March 22 (Bloomberg) -- Iran, facing international sanctions over its nuclear program, is seeking to buy more agricultural commodities from India after agreeing to import soybean meal used in livestock feed, said an exporters’ group.
The country “is interested in importing wheat, sugar, soybean meal and tea,” Ajay Sahai, director general of the Federation of Indian Export Organisations, said in an interview. “I don’t think payment is an issue.”
India, Asia’s third-biggest economy, and Iran are struggling to maintain bilateral trade after the U.S. and its allies imposed economic and financial sanctions to prevent what they say may be efforts to develop a nuclear weapon. Iranian traders have already bought 100,000 metric tons of soybean meal. The Persian Gulf state is seeking as much as 3 million tons of wheat, India’s Agricultural & Processed Food Product Export Development Authority, or APEDA, said on its website.
Iranian traders bought soybean meal for delivery next month at prices ranging from $430 a ton to $435 a ton free-on-board basis, said Rajesh Agrawal, a spokesman for the Soybean Processors Association of India.

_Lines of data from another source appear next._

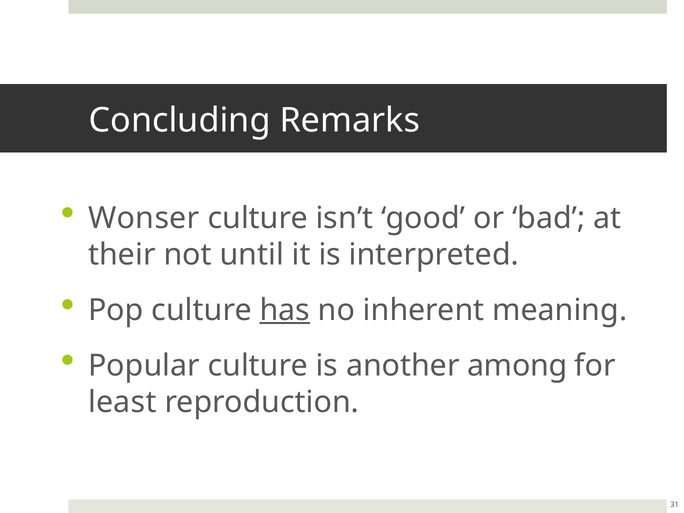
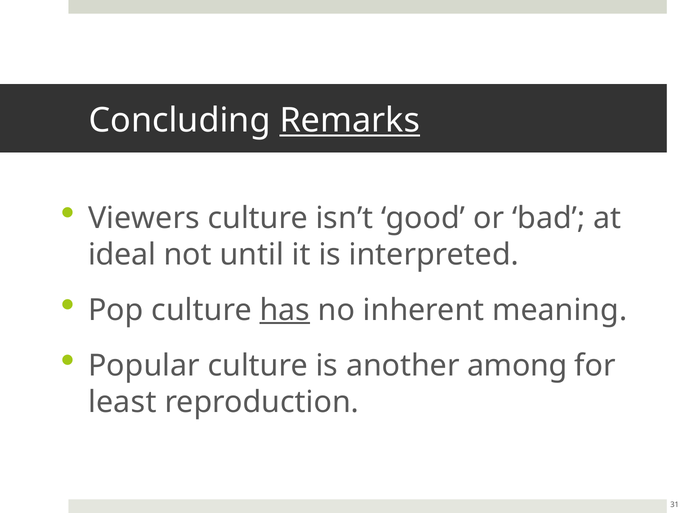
Remarks underline: none -> present
Wonser: Wonser -> Viewers
their: their -> ideal
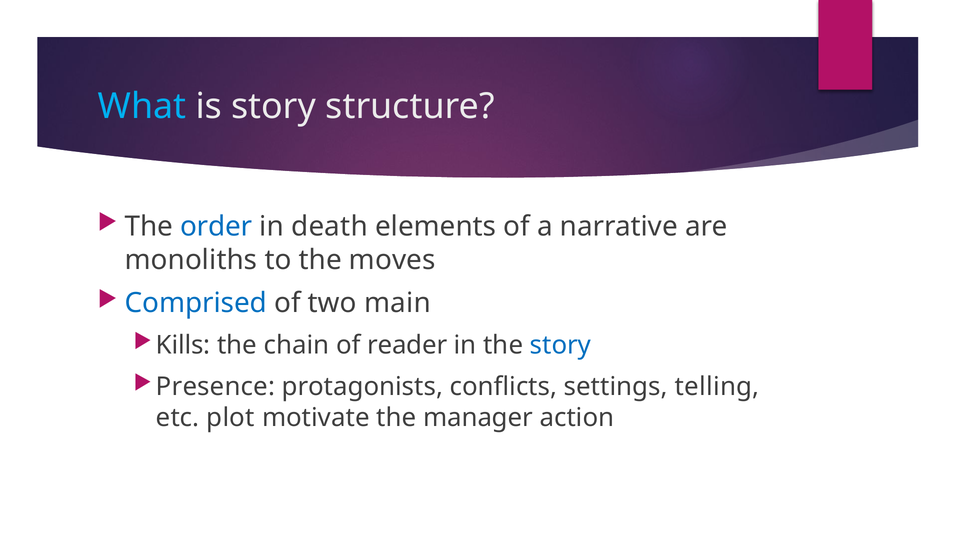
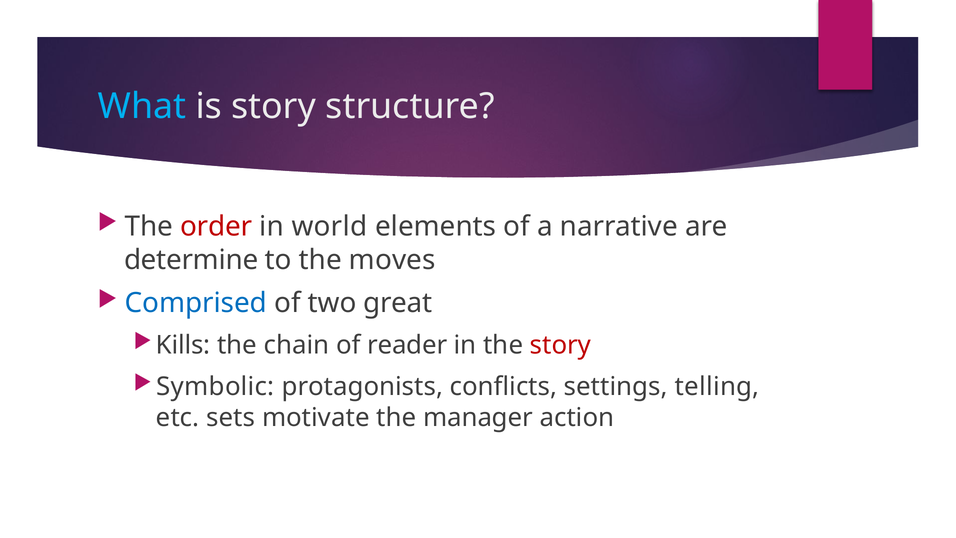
order colour: blue -> red
death: death -> world
monoliths: monoliths -> determine
main: main -> great
story at (561, 345) colour: blue -> red
Presence: Presence -> Symbolic
plot: plot -> sets
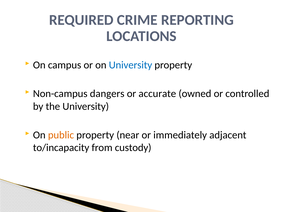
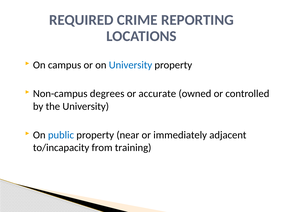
dangers: dangers -> degrees
public colour: orange -> blue
custody: custody -> training
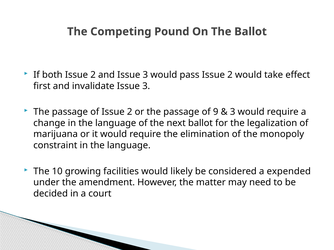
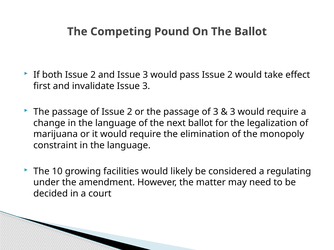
of 9: 9 -> 3
expended: expended -> regulating
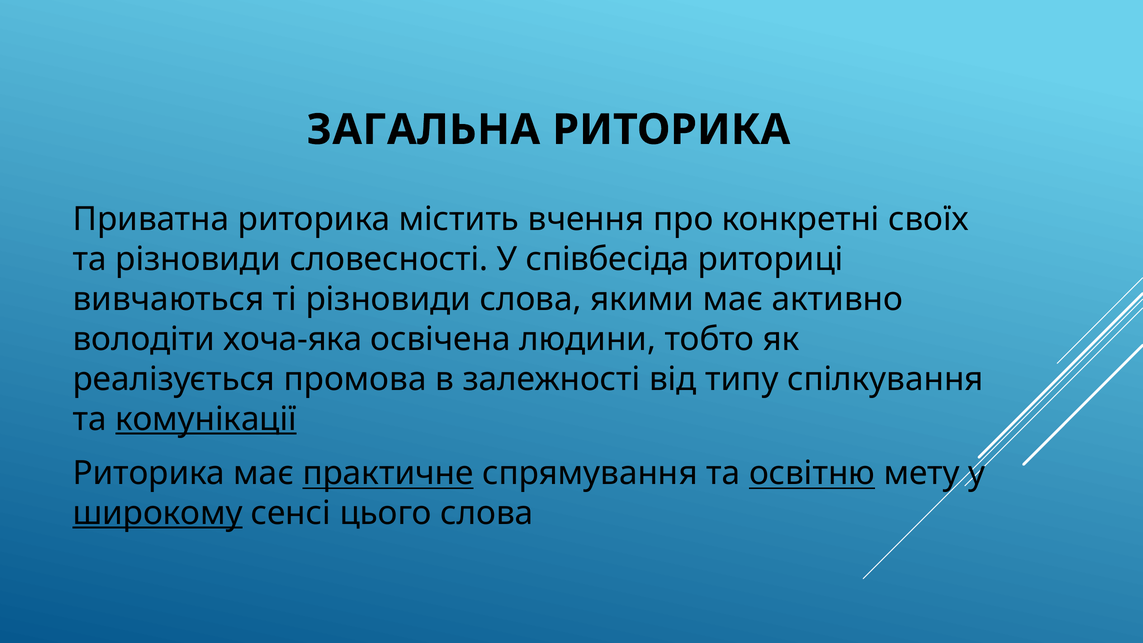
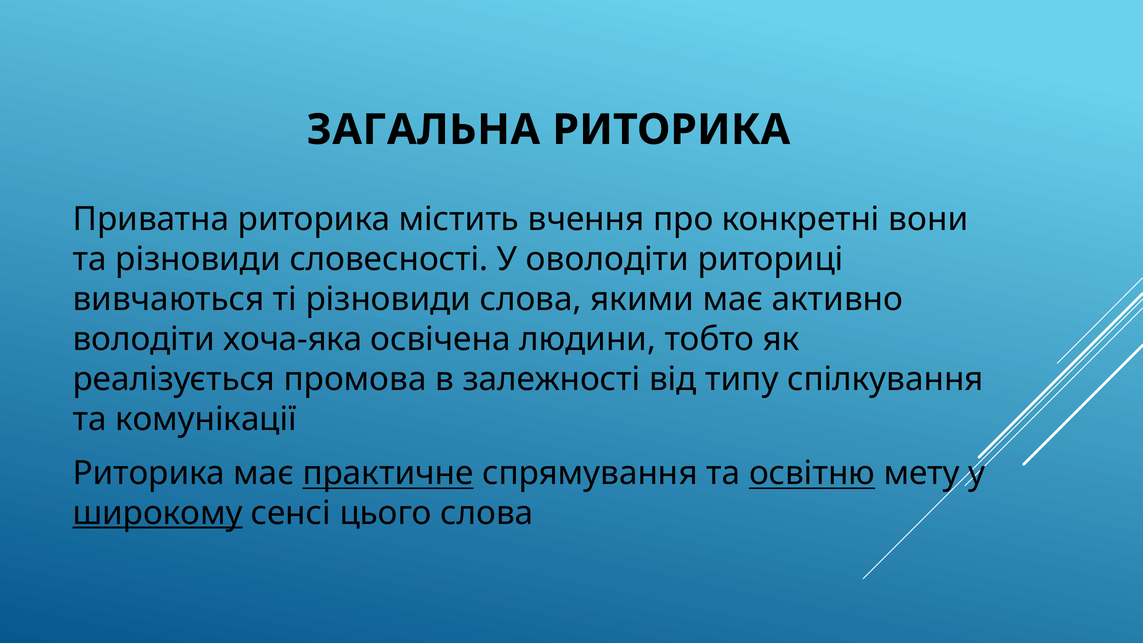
своїх: своїх -> вони
співбесіда: співбесіда -> оволодіти
комунікації underline: present -> none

Exports to the country may increase, he said in a phone interview today.
Iran’s Kengan Wheat Flour Factory requires 30,000 tons of wheat, while ALP Co. plans to buy 600,000 tons over the next one year, the Indian APEDA said on its website.
“The Indian exporters are exploring the viability of exports to Iran depending on the actual commercial terms and phytosanitary requirements,” Asit Tripathy, chairman of APEDA, said in an interview today.

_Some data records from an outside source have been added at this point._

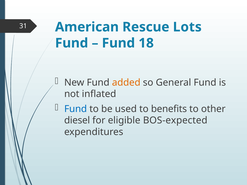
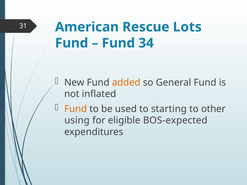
18: 18 -> 34
Fund at (76, 109) colour: blue -> orange
benefits: benefits -> starting
diesel: diesel -> using
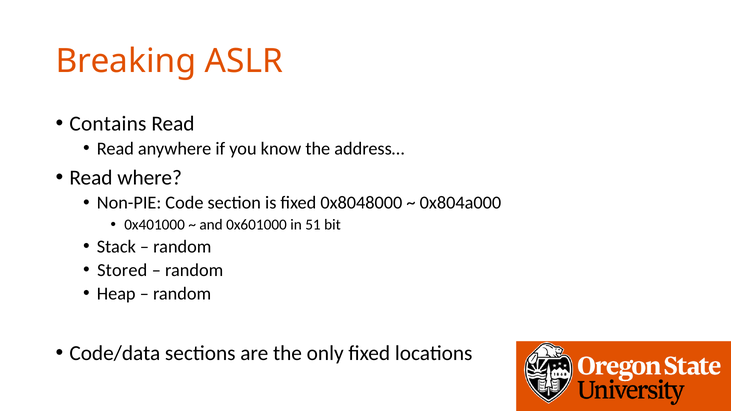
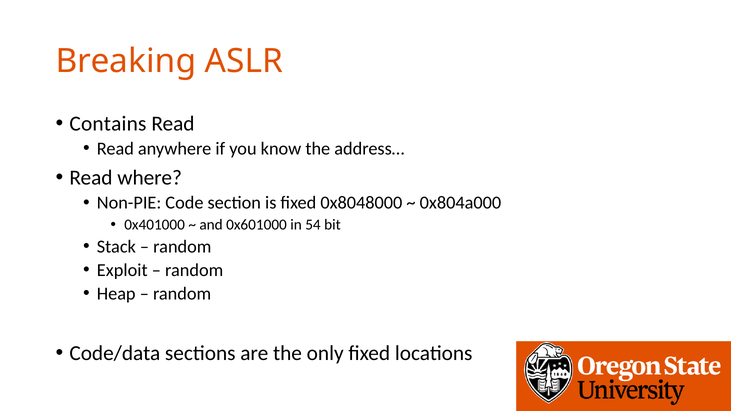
51: 51 -> 54
Stored: Stored -> Exploit
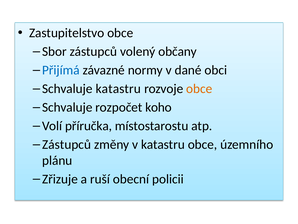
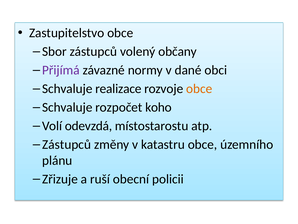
Přijímá colour: blue -> purple
Schvaluje katastru: katastru -> realizace
příručka: příručka -> odevzdá
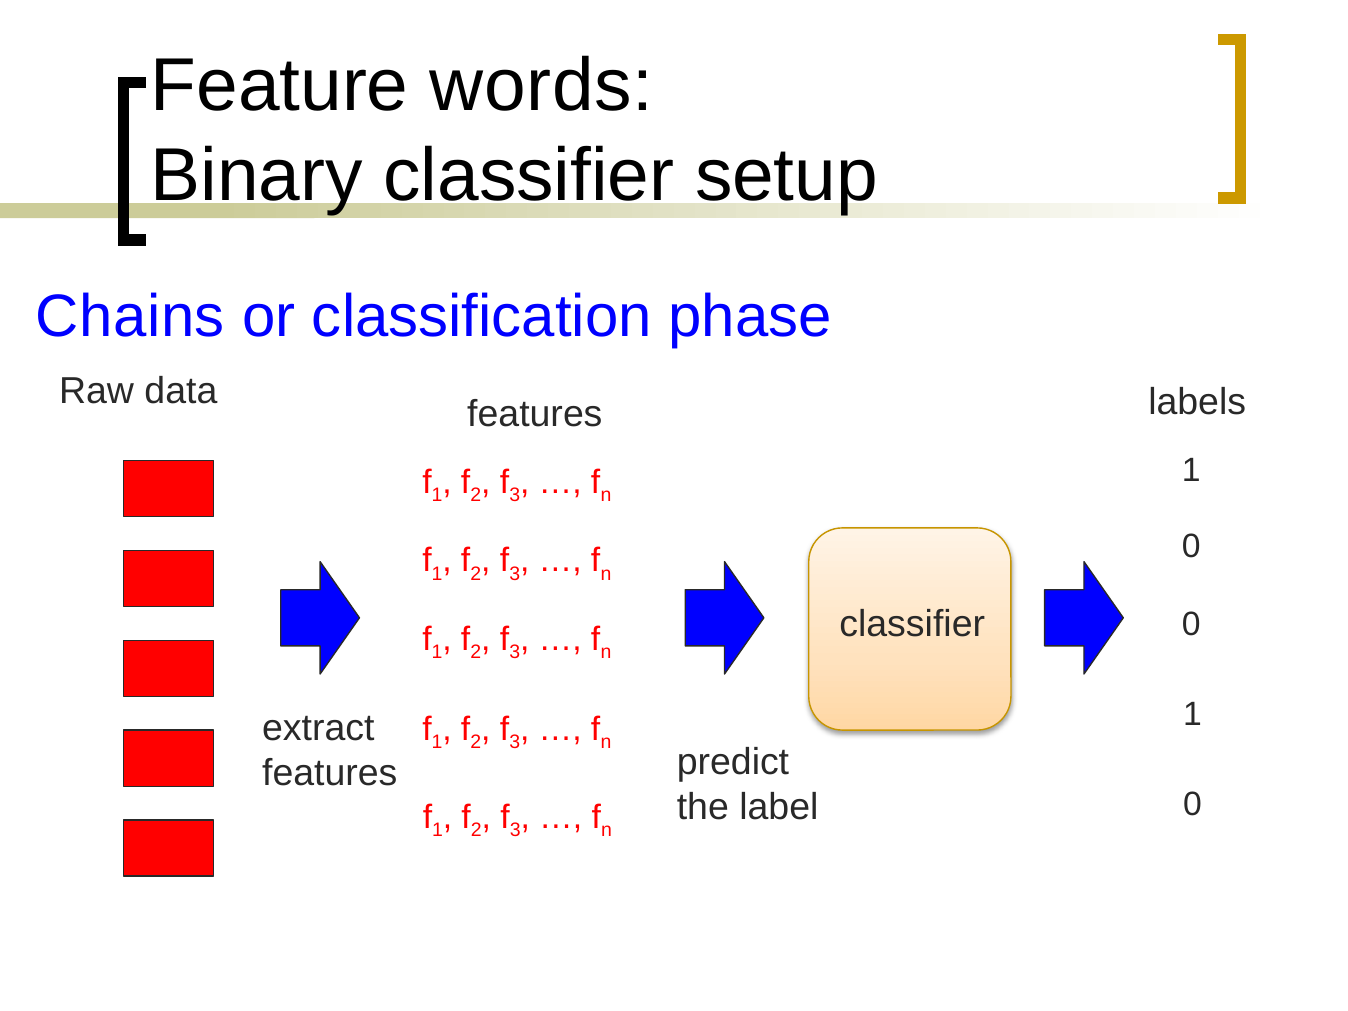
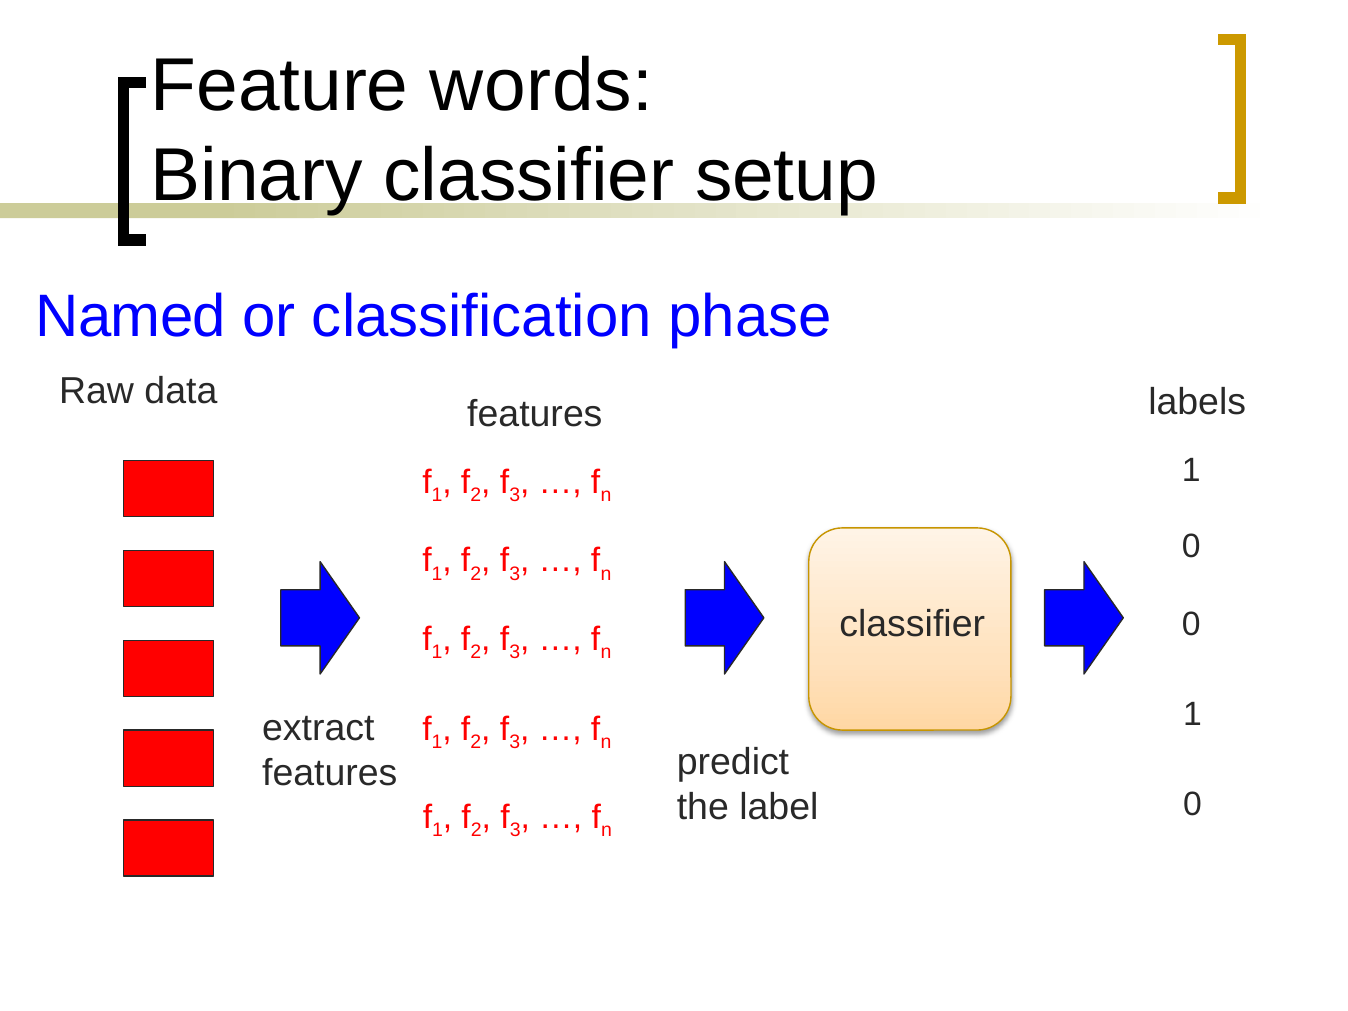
Chains: Chains -> Named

Two calls to Hasan Rahimi Majd, press councilor at the Iranian embassy in New Delhi, seeking comment weren’t answered.
India will “snap” up any trade opportunities that emerge because of the sanctions on Iran, Rahul Khullar, commerce secretary, said on Feb. 9.

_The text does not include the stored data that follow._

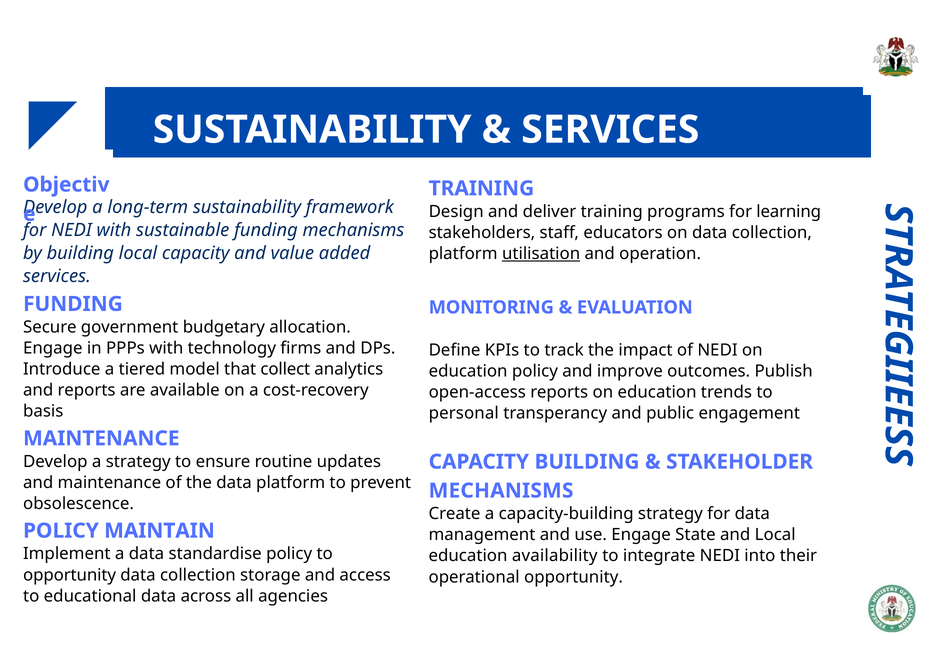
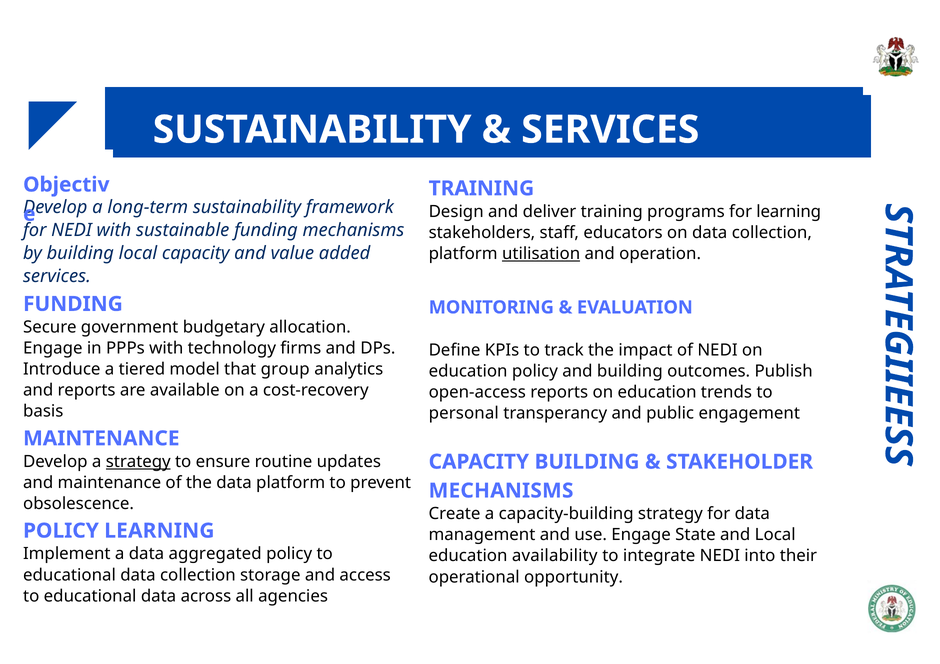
collect: collect -> group
and improve: improve -> building
strategy at (138, 462) underline: none -> present
POLICY MAINTAIN: MAINTAIN -> LEARNING
standardise: standardise -> aggregated
opportunity at (70, 575): opportunity -> educational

India and Iran are considering bartering commodities and other products for crude through a rupee account with UCO Bank, two people with knowledge of the matter said Feb. 1. Sanctions are threatening $9.5 billion in annual crude trade between India and Iran, after the Reserve Bank of India dismantled a mechanism used to settle payments in euros and dollars in December 2010.
Shipments of basmati rice to Iran will be maintained at 1 million tons a year, the All India Rice Exporters’ Association has said. India will have enough food grains for exports till 2014, Food Minister K.V. Thomas said yesterday.
State stockpiles of rice and wheat were 54.43 million tons as of March 1, compared with 45.88 million tons a year earlier, according to state-run Food Corp. of India. The country, which has permitted mills to ship 2 million tons of raw and refined sugar since the start of the crop year on Oct. 1, will have a surplus of an extra 2 million tons, according to the National Federation of Cooperative Sugar Factories Ltd.
“It’s not certain whether they will buy from India or not,” Sahai said. “Indian wheat prices are higher than international prices. I have my reservations whether Iran will buy from India” or whether they will go elsewhere, he said.
Iran also wants to buy steel from India, Sahai said.
The Islamic state is seeking food supplies through barter with Pakistan as well, Tanveer Alam, a public relations officer at the Ministry of Water and Power, said March 19. The country may export 1 million tons of wheat and 200,000 tons of rice to Iran in return for fertilizer and iron ore, he said.